The Company enters into licensing and development agreements with collaborators for the development of

ADCs. The terms of these agreements contain multiple deliverables/performance obligations which may include (i) licenses, or options to obtain licenses, to the Company’s ADC technology, (ii) rights to future technological improvements, (iii) research activities to be performed on behalf of the collaborative partner, (iv) delivery of cytotoxic agents, and (v) prior to the decommission of the Company’s Norwood facility in 2018, the manufacture of preclinical or clinical materials for the collaborative partner. Payments to the Company under these agreements may include upfront fees, option fees, exercise fees, payments for research activities, payments for the manufacture of preclinical or clinical materials, payments based upon the achievement of certain milestones, and royalties on product sales. The Company follows the provisions of Accounting Standards Codification Topic 606 - Revenue from Contracts with Customers (ASC 606) in accounting for these agreements.

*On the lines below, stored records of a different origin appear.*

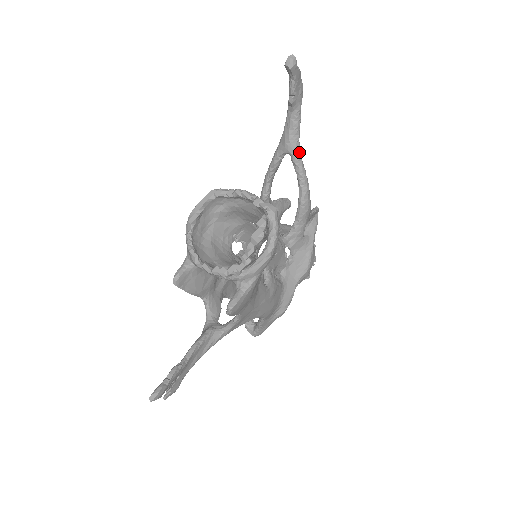
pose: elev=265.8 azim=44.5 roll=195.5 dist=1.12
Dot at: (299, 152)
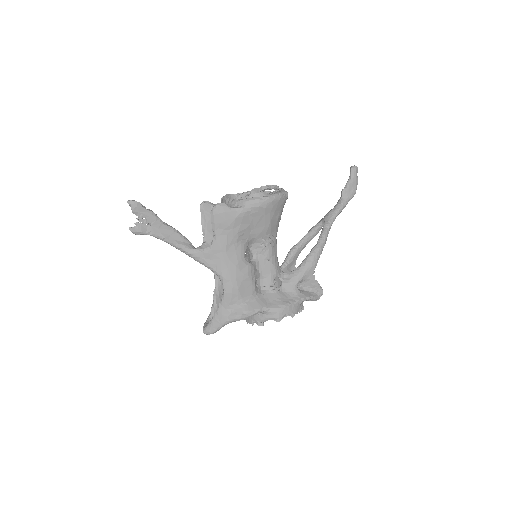
Dot at: (330, 223)
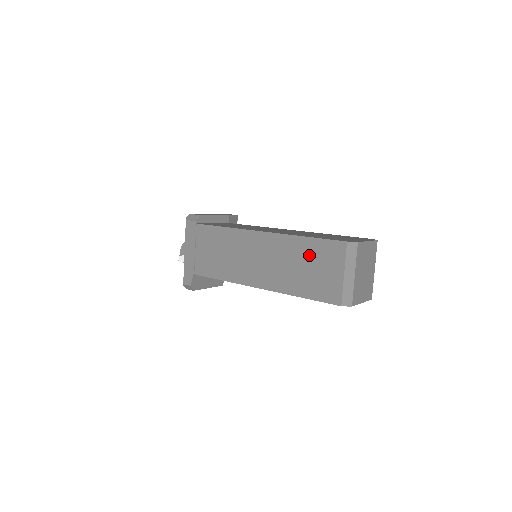
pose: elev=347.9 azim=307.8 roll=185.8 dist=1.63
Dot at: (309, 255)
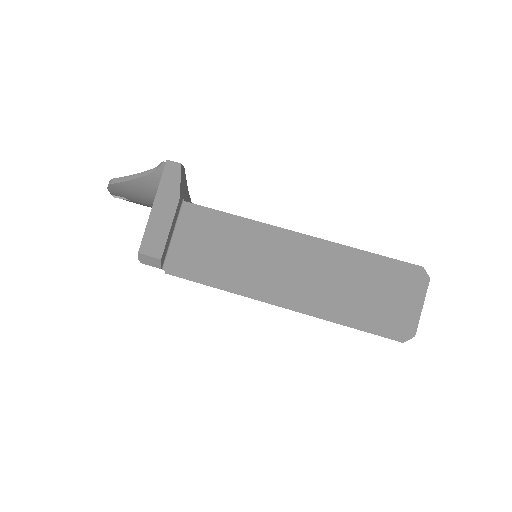
Dot at: occluded
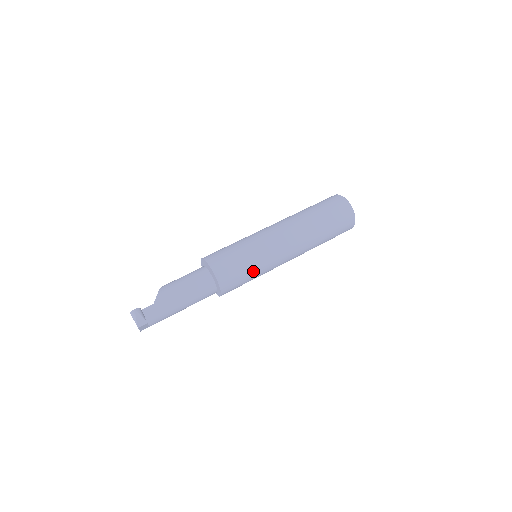
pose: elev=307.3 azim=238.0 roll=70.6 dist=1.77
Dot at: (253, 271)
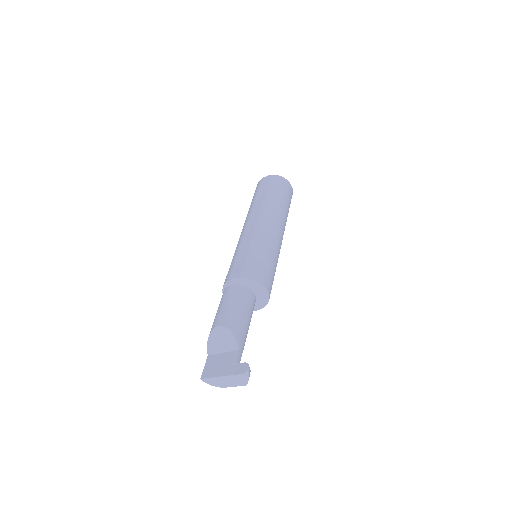
Dot at: occluded
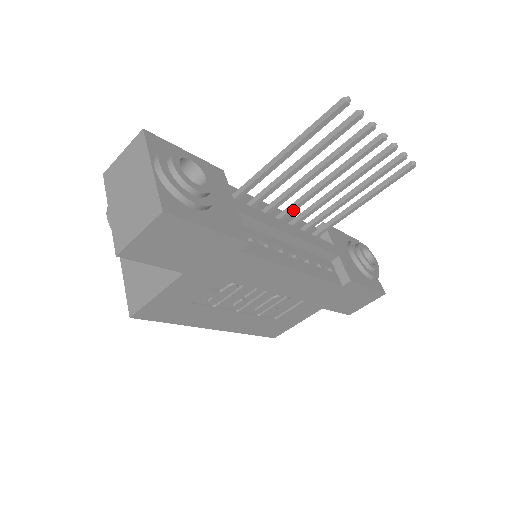
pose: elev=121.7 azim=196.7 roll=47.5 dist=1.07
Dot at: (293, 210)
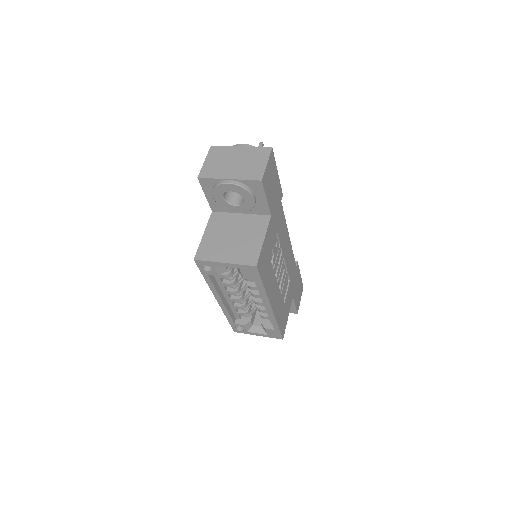
Dot at: occluded
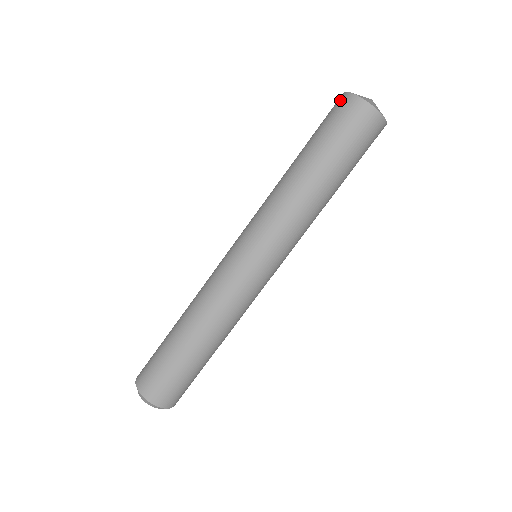
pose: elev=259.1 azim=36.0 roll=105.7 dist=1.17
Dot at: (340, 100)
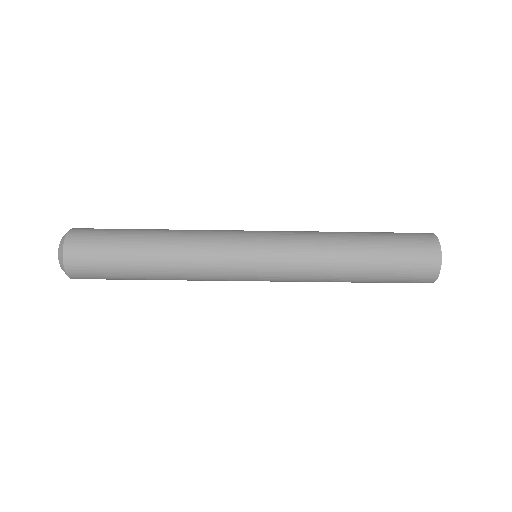
Dot at: occluded
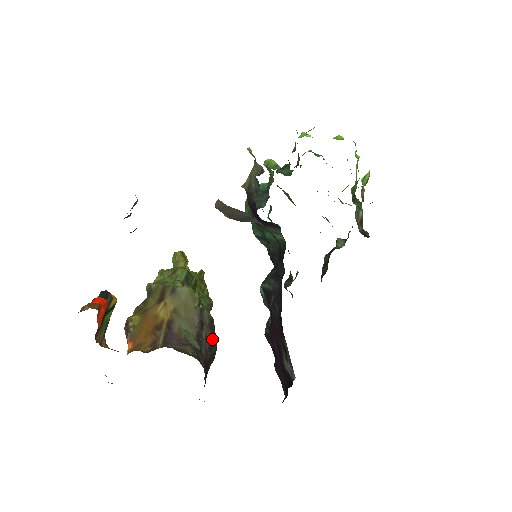
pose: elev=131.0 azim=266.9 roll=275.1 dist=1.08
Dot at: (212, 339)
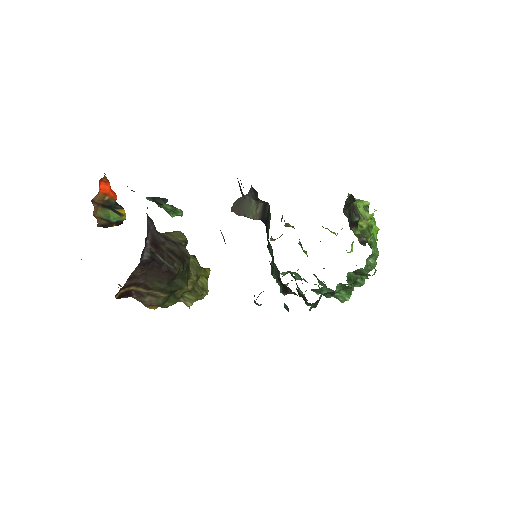
Dot at: (177, 253)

Revenue is recognized when a customer obtains control of promised goods or services, in an amount that reflects the consideration which the entity expects to receive in exchange for those goods or services. In determining the appropriate amount of revenue to be recognized as it fulfills its obligations under the agreements, the Company performs the following five steps: (i) identification of the promised goods or services in the contract; (ii) determination of whether the promised goods or services are performance obligations, including whether they are distinct in the context of the contract; (iii) measurement of the transaction price, including the constraint on variable consideration; (iv) allocation of the transaction price to the performance obligations; and (v) recognition of revenue when or as the Company satisfies each performance obligation.  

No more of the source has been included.